Bombeiros enviaram viaturas de busca e salvamento, embarcações, w cães farejadores específicos para este tipo de ocorrência

Desde a semana passada, 17 bombeiros da Paraíba estão no Rio Grande do Sul, que contabiliza mais de 140 mortos, vítimas das chuvas intensas que atingem o estado.

Foram enviadas viaturas de busca e salvamento, embarcações, viatura para transporte de animais e 02 binômios (equipe cão + condutor) com cães farejadores específicos para este tipo de ocorrência.

Em entrevista ao Portal Correio, o tenente-coronel Arthur Vieira relatou o cenário trágico encontrado nas cidades gaúchas e afirmou que o foco da equipe paraibana é o resgate de animais.
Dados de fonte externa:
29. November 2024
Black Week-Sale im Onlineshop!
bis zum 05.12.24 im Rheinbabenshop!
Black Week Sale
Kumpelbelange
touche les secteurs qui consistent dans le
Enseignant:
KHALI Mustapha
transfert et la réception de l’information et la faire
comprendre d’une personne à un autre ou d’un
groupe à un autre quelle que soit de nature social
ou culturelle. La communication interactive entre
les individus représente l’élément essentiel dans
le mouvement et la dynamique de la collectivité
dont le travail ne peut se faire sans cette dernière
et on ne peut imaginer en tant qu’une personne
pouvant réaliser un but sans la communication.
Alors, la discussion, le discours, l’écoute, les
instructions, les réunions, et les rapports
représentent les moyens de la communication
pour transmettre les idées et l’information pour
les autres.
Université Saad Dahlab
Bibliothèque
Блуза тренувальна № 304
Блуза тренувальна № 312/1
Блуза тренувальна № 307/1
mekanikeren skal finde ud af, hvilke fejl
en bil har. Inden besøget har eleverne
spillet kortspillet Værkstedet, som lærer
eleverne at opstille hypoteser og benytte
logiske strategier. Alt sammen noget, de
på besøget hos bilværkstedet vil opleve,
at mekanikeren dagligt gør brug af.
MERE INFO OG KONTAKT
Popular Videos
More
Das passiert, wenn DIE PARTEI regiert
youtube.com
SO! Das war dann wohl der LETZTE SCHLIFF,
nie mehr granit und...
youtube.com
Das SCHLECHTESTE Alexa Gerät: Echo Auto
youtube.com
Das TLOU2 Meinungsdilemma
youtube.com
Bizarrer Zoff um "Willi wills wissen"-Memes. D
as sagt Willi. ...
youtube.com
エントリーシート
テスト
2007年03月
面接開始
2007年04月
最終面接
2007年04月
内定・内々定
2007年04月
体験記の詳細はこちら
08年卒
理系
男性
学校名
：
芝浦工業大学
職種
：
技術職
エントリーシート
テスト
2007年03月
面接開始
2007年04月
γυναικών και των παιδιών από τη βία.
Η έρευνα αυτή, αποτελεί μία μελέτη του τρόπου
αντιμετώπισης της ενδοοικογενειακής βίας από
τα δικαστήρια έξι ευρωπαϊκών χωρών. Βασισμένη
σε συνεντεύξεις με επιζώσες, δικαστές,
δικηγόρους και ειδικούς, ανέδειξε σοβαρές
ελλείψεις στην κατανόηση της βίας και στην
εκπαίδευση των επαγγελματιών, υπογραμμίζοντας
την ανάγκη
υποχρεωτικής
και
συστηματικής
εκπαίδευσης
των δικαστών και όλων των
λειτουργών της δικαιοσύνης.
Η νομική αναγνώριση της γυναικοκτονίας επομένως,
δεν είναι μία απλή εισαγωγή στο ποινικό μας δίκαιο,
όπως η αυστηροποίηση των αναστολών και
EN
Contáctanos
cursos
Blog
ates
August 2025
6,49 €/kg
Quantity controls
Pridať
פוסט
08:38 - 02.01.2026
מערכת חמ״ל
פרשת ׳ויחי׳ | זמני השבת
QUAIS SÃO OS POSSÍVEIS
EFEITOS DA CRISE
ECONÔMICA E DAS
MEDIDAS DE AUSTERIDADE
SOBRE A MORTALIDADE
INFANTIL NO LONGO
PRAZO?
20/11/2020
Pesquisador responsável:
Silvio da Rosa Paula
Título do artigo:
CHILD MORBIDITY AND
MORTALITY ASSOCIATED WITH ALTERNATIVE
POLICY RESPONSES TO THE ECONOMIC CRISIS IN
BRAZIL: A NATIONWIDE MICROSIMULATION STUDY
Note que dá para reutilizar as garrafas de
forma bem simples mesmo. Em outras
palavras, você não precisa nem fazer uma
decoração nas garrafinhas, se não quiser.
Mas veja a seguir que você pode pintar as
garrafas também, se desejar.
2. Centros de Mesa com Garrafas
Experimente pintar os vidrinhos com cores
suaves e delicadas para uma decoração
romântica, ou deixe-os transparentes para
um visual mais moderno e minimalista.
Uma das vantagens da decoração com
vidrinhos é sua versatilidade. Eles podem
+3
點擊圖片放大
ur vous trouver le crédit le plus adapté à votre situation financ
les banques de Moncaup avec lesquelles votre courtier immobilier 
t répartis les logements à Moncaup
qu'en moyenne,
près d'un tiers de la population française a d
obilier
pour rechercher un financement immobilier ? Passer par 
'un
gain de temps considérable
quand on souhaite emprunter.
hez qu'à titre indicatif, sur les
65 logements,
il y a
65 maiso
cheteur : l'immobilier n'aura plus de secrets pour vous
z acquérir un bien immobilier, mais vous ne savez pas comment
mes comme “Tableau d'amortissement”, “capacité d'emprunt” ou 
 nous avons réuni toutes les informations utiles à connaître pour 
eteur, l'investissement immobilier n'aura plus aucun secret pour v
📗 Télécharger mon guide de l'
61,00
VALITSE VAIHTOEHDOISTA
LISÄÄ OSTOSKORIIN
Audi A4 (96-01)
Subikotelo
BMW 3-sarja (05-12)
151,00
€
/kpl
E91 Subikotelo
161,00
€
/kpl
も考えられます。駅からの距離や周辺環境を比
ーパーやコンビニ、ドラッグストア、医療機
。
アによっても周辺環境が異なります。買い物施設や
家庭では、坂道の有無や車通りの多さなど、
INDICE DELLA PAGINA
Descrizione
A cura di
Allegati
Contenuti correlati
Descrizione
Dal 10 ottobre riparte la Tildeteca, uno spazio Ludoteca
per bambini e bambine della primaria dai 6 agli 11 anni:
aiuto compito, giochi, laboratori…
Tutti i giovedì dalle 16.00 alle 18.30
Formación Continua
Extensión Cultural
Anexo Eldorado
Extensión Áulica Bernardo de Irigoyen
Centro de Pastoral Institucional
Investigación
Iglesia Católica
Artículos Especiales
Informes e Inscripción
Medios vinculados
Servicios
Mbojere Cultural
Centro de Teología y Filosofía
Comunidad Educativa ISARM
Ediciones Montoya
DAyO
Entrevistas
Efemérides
“E aqui a situação é que, praticamente, cidades inteiras estão embaixo d’água. E aí o que acontece mais é a entrega de água mineral, alimentos, medicações, resgate de animais, porque as pessoas evacuaram suas casas de forma emergencial e às vezes não tiveram tempo para retirar os cães, gatos, animais domésticos, então a gente passa todos os dias nesse patrulhamento, verificando a presença de animais e fazendo resgate deles para um local seguro.”, disse.

Na tarde desta terça-feira (15), equipes de diversos estados, incluindo a Paraíba, atuaram no resgate de uma égua que estava no 3º andar de um prédio. Como o animal era de grande porte, Arthur detalhou a complexidade do trabalho.

“Envolve vários complicadores, a altura, o animal de grande porte, a desidratação, e ele estava debilitado. Então até para os veterinários fazerem a sedação difícil, para pegar veia, enfim. Realmente foi complicado, porque era uma sacada, não tinha varanda, então a gente tinha que fazer a abertura das vias até que esse animal saísse pela sacada e no sistema de cordas por rapel a gente fazia a colocação dele em cima das embarcações.”, revelou o bombeiro.

Até o momento, as fortes chuvas no Rio Grande do Sul já resultaram em 149 mortes e quase 80 mil pessoas estão em abrigos. Há também 124 desaparecidos e 806 feridos. Mais de 615 mil pessoas estão fora de casa.